■ **TASK STATEMENT**
Only the text of the entries below should appear in your exact transcription; leave out every picture.

■ **EXERCISE DATA**
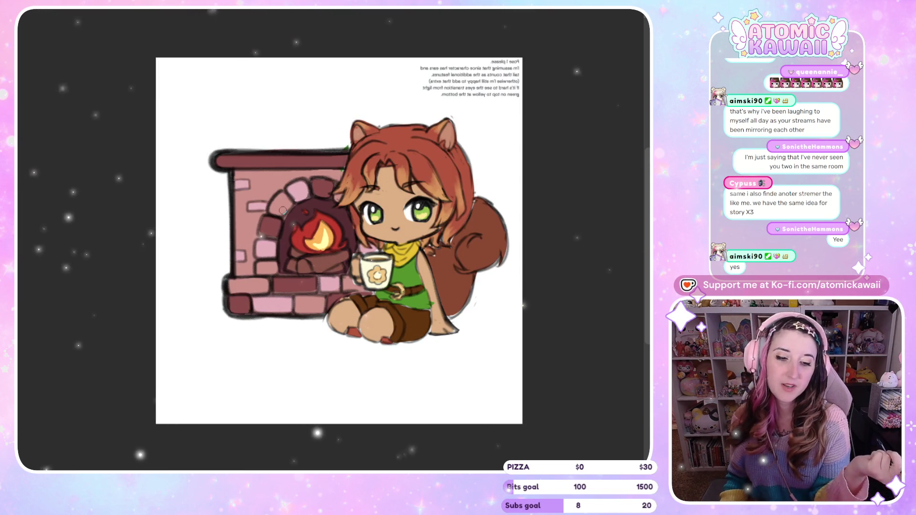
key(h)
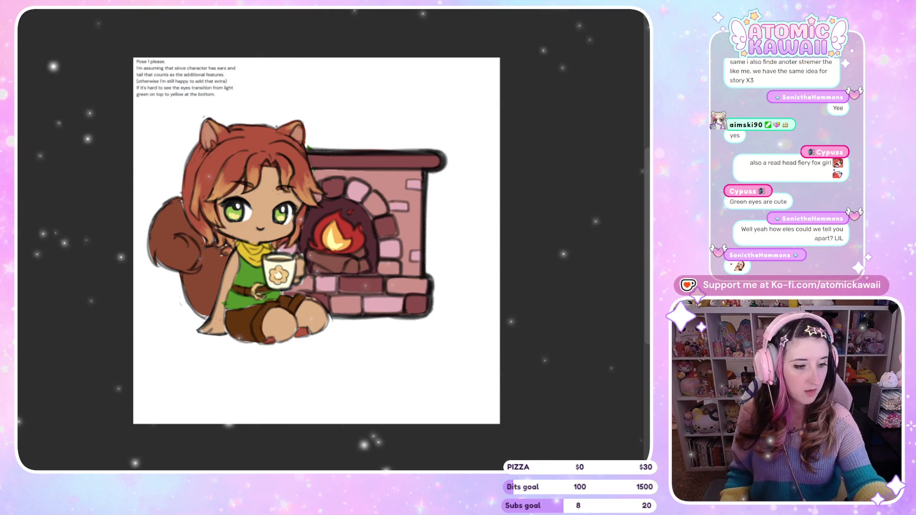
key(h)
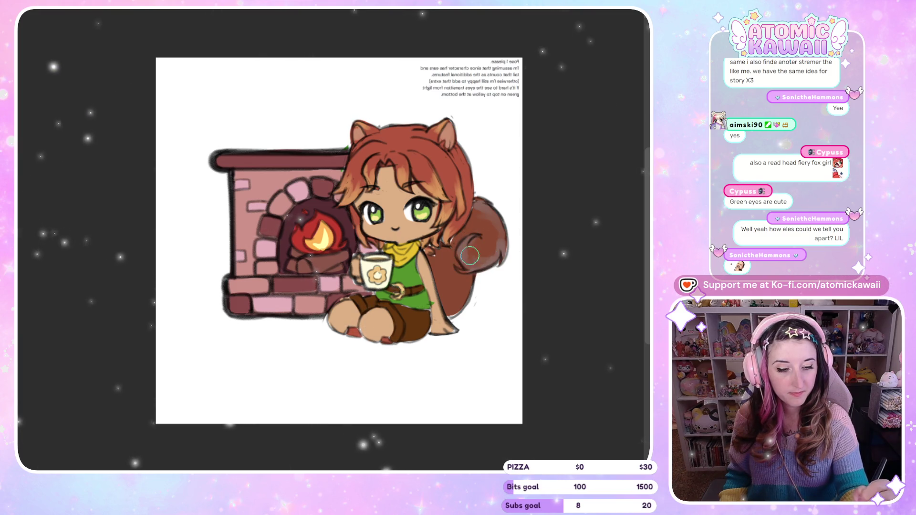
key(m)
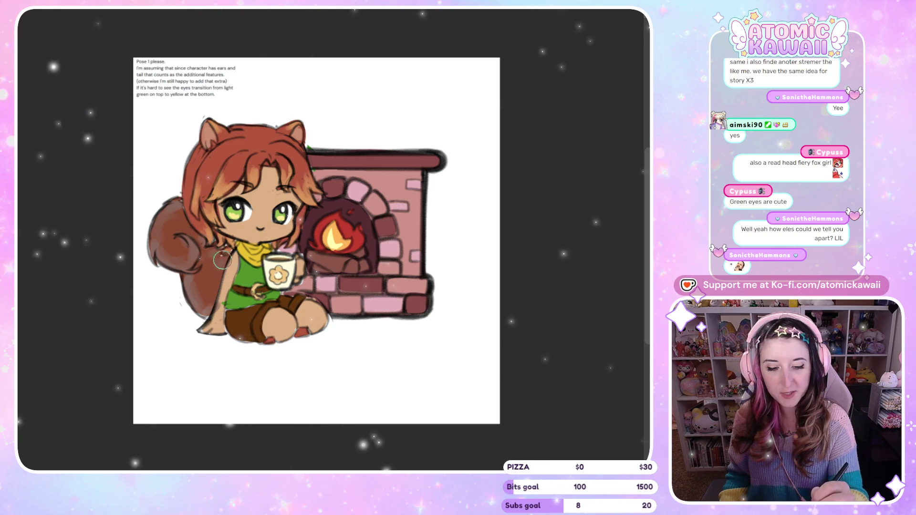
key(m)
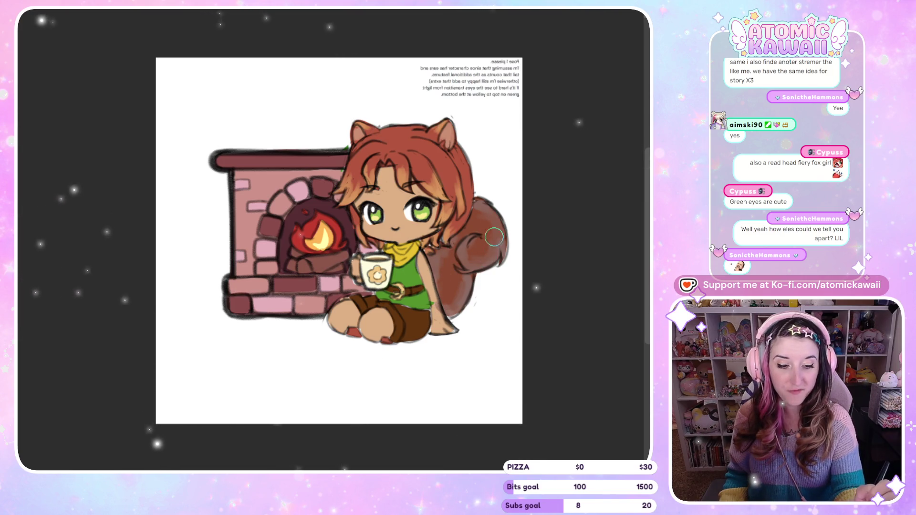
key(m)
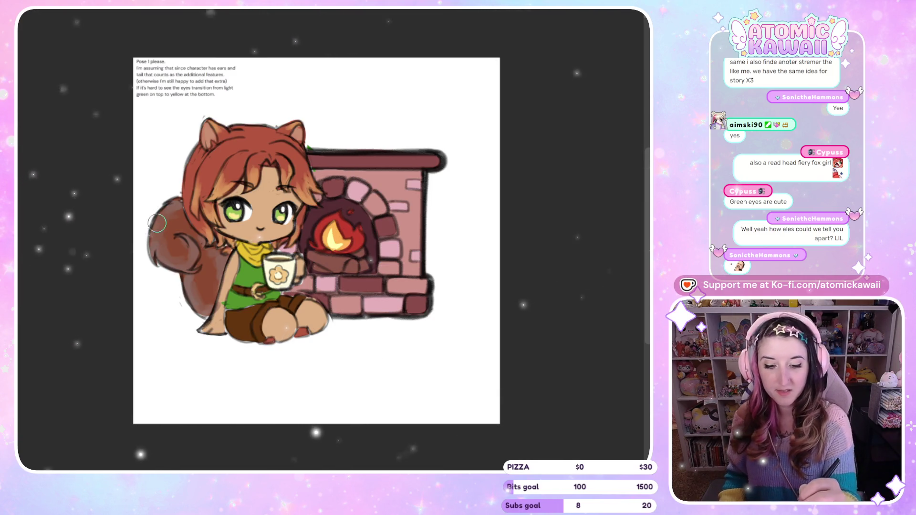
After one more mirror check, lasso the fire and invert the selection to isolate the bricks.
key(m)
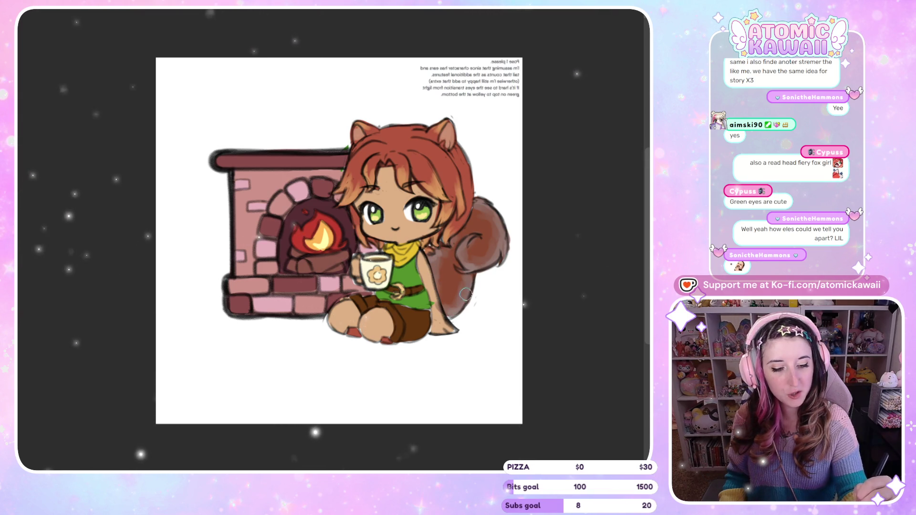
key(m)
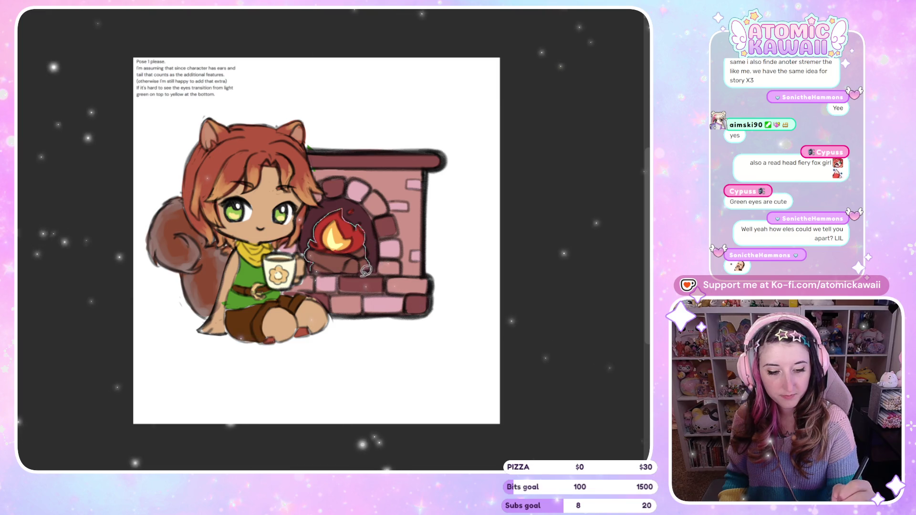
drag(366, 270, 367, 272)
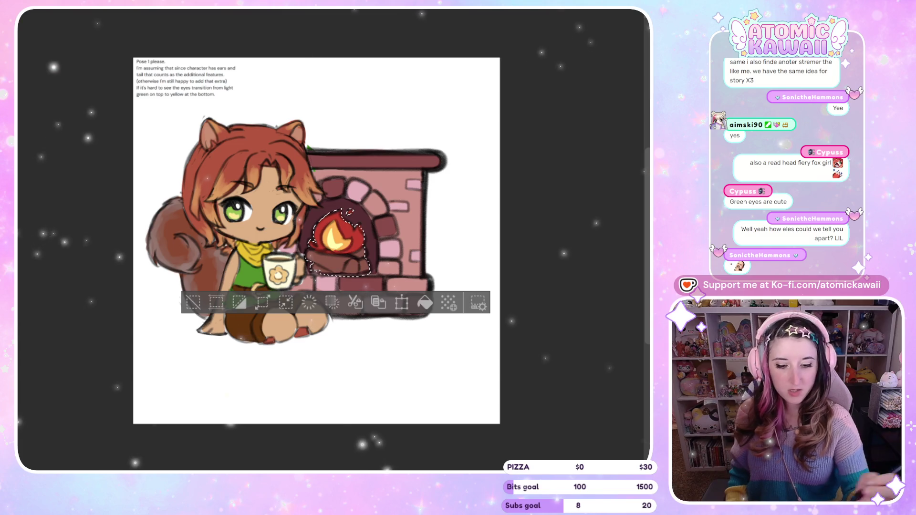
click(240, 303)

■ **FINISHED TASK**
key(h)
key(h)
key(m)
key(m)
key(m)
After one more mirror check, lasso the fire and invert the selection to isolate the bricks.
key(m)
key(m)
drag(366, 270, 367, 272)
click(240, 303)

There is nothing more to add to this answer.